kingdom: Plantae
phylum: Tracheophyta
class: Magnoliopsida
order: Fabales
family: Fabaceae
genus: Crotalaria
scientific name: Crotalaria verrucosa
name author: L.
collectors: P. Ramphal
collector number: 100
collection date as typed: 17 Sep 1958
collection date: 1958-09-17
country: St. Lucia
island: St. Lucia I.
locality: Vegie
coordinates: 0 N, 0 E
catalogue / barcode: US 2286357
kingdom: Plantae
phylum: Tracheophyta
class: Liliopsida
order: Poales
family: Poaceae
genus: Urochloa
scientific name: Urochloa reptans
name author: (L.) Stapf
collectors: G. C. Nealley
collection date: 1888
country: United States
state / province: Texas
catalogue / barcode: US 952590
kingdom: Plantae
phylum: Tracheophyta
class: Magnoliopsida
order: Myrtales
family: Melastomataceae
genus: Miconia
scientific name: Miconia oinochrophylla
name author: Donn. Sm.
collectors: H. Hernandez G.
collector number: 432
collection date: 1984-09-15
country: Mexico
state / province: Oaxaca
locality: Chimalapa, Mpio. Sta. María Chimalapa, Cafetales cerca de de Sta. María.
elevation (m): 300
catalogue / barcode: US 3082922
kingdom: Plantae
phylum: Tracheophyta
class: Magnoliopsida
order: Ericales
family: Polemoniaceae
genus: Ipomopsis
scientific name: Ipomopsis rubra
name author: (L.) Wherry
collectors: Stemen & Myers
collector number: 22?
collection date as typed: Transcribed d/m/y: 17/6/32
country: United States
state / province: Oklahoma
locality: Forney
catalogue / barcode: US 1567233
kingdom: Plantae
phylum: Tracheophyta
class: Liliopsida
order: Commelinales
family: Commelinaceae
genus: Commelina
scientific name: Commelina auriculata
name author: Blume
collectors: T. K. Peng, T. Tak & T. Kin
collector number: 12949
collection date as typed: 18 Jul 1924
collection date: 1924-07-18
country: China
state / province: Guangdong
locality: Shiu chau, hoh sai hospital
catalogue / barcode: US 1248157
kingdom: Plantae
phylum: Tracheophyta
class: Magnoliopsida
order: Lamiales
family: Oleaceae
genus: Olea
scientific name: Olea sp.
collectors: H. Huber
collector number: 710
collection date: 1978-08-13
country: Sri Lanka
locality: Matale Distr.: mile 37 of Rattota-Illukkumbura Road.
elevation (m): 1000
+ + + +
- Task goal -
Can you output every line of the data above, character for character, with nothing added, dropped, or changed?

- Full output -
kingdom: Plantae
phylum: Tracheophyta
class: Magnoliopsida
order: Fabales
family: Fabaceae
genus: Crotalaria
scientific name: Crotalaria verrucosa
name author: L.
collectors: P. Ramphal
collector number: 100
collection date as typed: 17 Sep 1958
collection date: 1958-09-17
country: St. Lucia
island: St. Lucia I.
locality: Vegie
coordinates: 0 N, 0 E
catalogue / barcode: US 2286357
kingdom: Plantae
phylum: Tracheophyta
class: Liliopsida
order: Poales
family: Poaceae
genus: Urochloa
scientific name: Urochloa reptans
name author: (L.) Stapf
collectors: G. C. Nealley
collection date: 1888
country: United States
state / province: Texas
catalogue / barcode: US 952590
kingdom: Plantae
phylum: Tracheophyta
class: Magnoliopsida
order: Myrtales
family: Melastomataceae
genus: Miconia
scientific name: Miconia oinochrophylla
name author: Donn. Sm.
collectors: H. Hernandez G.
collector number: 432
collection date: 1984-09-15
country: Mexico
state / province: Oaxaca
locality: Chimalapa, Mpio. Sta. María Chimalapa, Cafetales cerca de de Sta. María.
elevation (m): 300
catalogue / barcode: US 3082922
kingdom: Plantae
phylum: Tracheophyta
class: Magnoliopsida
order: Ericales
family: Polemoniaceae
genus: Ipomopsis
scientific name: Ipomopsis rubra
name author: (L.) Wherry
collectors: Stemen & Myers
collector number: 22?
collection date as typed: Transcribed d/m/y: 17/6/32
country: United States
state / province: Oklahoma
locality: Forney
catalogue / barcode: US 1567233
kingdom: Plantae
phylum: Tracheophyta
class: Liliopsida
order: Commelinales
family: Commelinaceae
genus: Commelina
scientific name: Commelina auriculata
name author: Blume
collectors: T. K. Peng, T. Tak & T. Kin
collector number: 12949
collection date as typed: 18 Jul 1924
collection date: 1924-07-18
country: China
state / province: Guangdong
locality: Shiu chau, hoh sai hospital
catalogue / barcode: US 1248157
kingdom: Plantae
phylum: Tracheophyta
class: Magnoliopsida
order: Lamiales
family: Oleaceae
genus: Olea
scientific name: Olea sp.
collectors: H. Huber
collector number: 710
collection date: 1978-08-13
country: Sri Lanka
locality: Matale Distr.: mile 37 of Rattota-Illukkumbura Road.
elevation (m): 1000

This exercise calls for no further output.